━━━ DATA ━━━

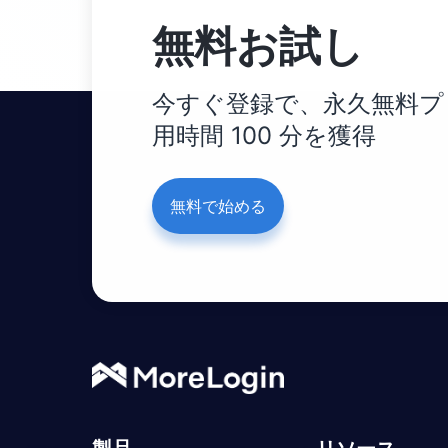
無料お試し
今すぐ登録で、永久無料プロ
用時間 100 分を獲得
無料で始める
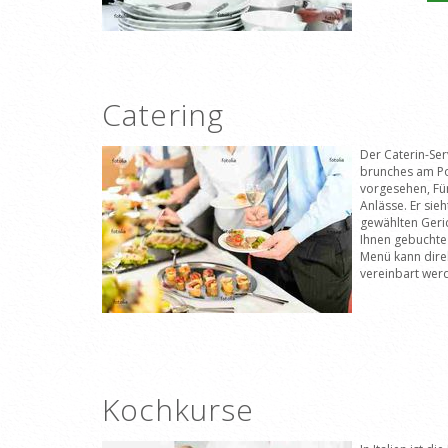
Catering
Der Caterin-Ser
brunches am P
vorgesehen, F
Anlässe. Er sie
gewählten Geric
Ihnen gebuchte 
Menü kann dire
vereinbart wer
Kochkurse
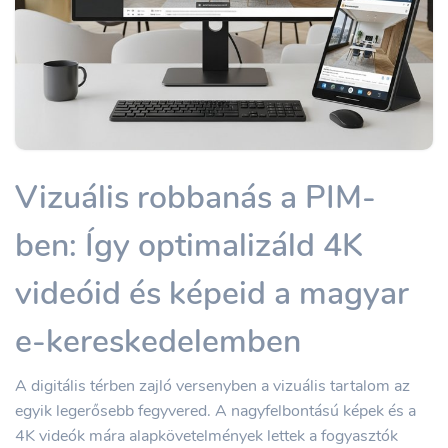
Vizuális robbanás a PIM-
ben: Így optimalizáld 4K
videóid és képeid a magyar
e-kereskedelemben
A digitális térben zajló versenyben a vizuális tartalom az
egyik legerősebb fegyvered. A nagyfelbontású képek és a
4K videók mára alapkövetelmények lettek a fogyasztók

━━━

WHAT NEEDS TO BE DONE: Drop the images and transcribe the entries above exactly.

ANSWER BOX:
無料お試し
今すぐ登録で、永久無料プロ
用時間 100 分を獲得
無料で始める
Catering
Der Caterin-Ser
brunches am P
vorgesehen, F
Anlässe. Er sie
gewählten Geric
Ihnen gebuchte 
Menü kann dire
vereinbart wer
Kochkurse
Vizuális robbanás a PIM-
ben: Így optimalizáld 4K
videóid és képeid a magyar
e-kereskedelemben
A digitális térben zajló versenyben a vizuális tartalom az
egyik legerősebb fegyvered. A nagyfelbontású képek és a
4K videók mára alapkövetelmények lettek a fogyasztók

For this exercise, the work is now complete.